The ‘Hermann’ as these 100kg giants were known would have fallen silently; no whistle attached unlike the smaller bombs, which had small cardboard or metal tube attached to the tail. As the bomb falls the rushing air plays it, it is designed to terrify, create fear, demoralise the recipients, maybe force them to run. These big ones had no warning, just the rushing sound as they displaced the air propelled only by mass and Gravity, then the thump and the bang. The blast is unlocked as the energy bonded in the High Explosive is released by the detonator firing the charge, this shatters the case outward scattering spinning metal splinters in all directions from within the ground where the bomb had embedded itself, throwing a plume of masonry and debris high into the air upward, outward, through and over the surrounding houses. Even distant windows were shattered and tiles riffled, chimneys empty their contents into living spaces, plaster falls off lath, rooms are ruined. Nearer the centre of the blast wave bowed brickwork and twisted wooden roofs, clods punching holes in walls, air is sucked out of rooms, people lifted and dropped. Those in public or Anderson shelters, under the table or a Morrison would have felt the thump almost instantaneously followed by a thundering roar vibrating the ground and walls around them, the dying reverberation of the sound then punctuated by the bangs, pops, tinks and thumps of falling debris. And at the centre houses collapse, whole walls are thrown flat or fall, roof-lines collapse. Time stops.

Bernard Hubbard, aged 10, sitting on the bomb shelter. A year before the bomb fell.When I look out from our back door I can see the row that isn’t there on St Mary’s, now a row of post-war garages growing outward from the Norwich Blitz, I can see the row on St Martins that replaced the house Thomas lived in, where he pottered in the kitchen making tea, sat in a chair reading in the afternoon light, or looking out of their rear windows down the long garden at the row behind, at the window I’m standingin drinking tea at looking out across the years to the place where he was.

We’re within touching distance, I can almost sense his eyes on mine and that moment is within touching distance too.

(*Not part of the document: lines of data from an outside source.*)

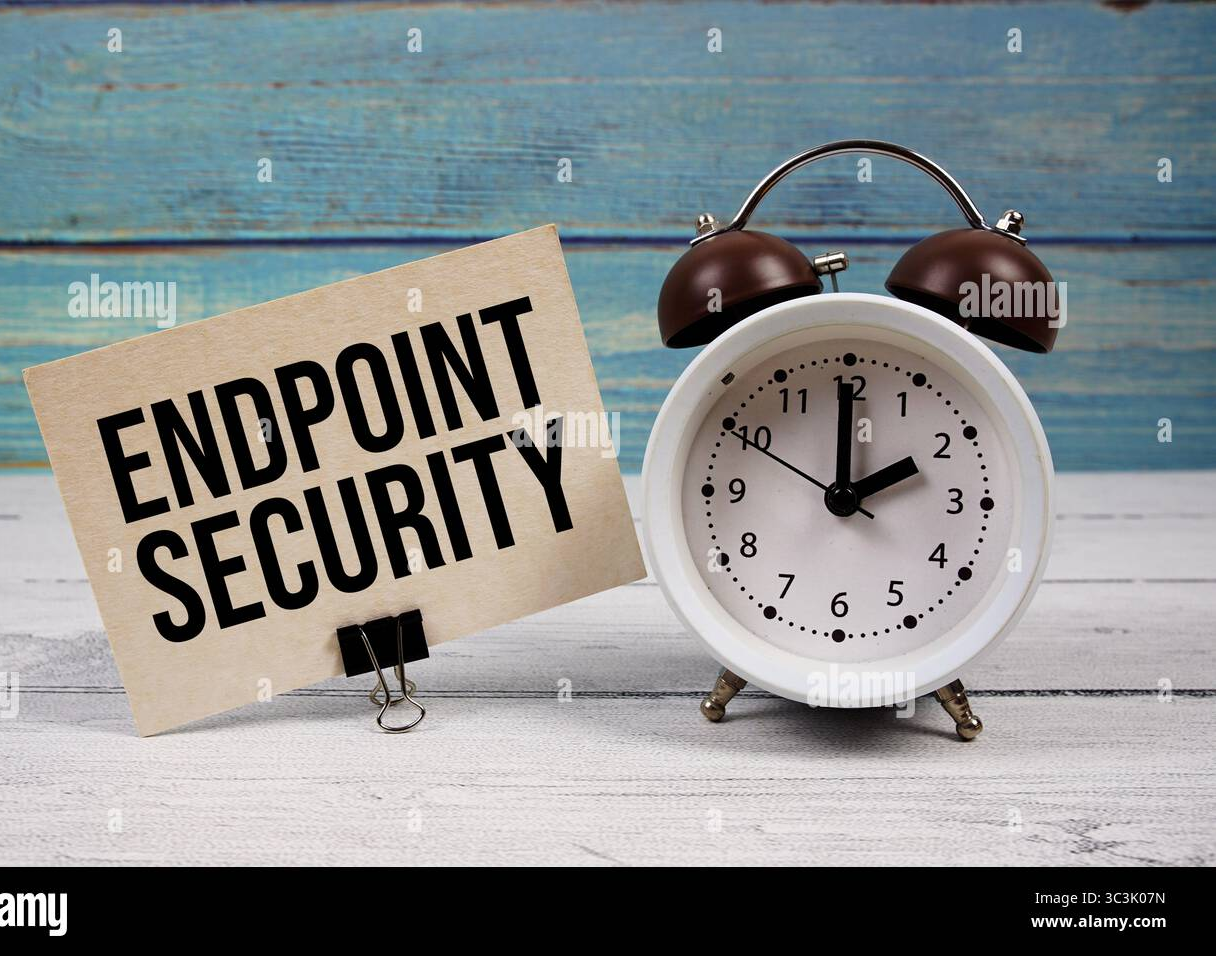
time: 2:00
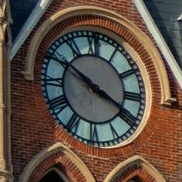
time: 3:50
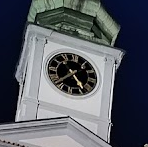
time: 4:37
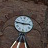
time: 2:46
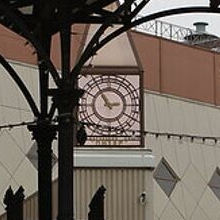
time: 2:54
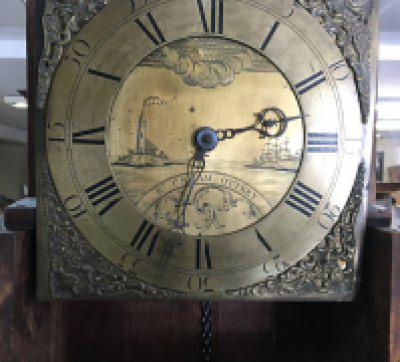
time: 2:33
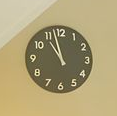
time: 10:57
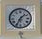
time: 1:34
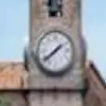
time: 1:38
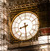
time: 8:29
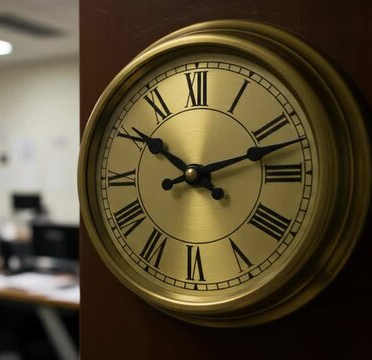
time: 10:12
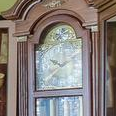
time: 9:38
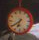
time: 6:39
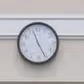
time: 11:25
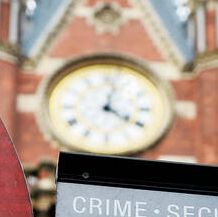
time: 4:02
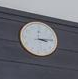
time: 3:13
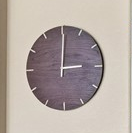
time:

The brickwork of our house changes, the soft old Norfolk Reds, the originals placed here in 1905 – building housing for the shoe factory workers, the Clickers, the Bootbinders and the Finishers now remembered in the street names off Drayton Road. Those soft bricks are knitted into harder brick from 1949 from eight courses up, right up to the roofline. When we moved in we picked dated newspaper remnants from voids behind skirting. You can still follow the damaged lines with your eyes along the back of the row the replacement houses, the two missing teeth punched out – rebuilt in a child’s drawing of Edwardian style, the end of the row where the large detached residence is replaced by two early 1950s semi-detached houses. so here it is, the visible archaeology in the street, the remnant of an event, persistent in memory, the echo of lives.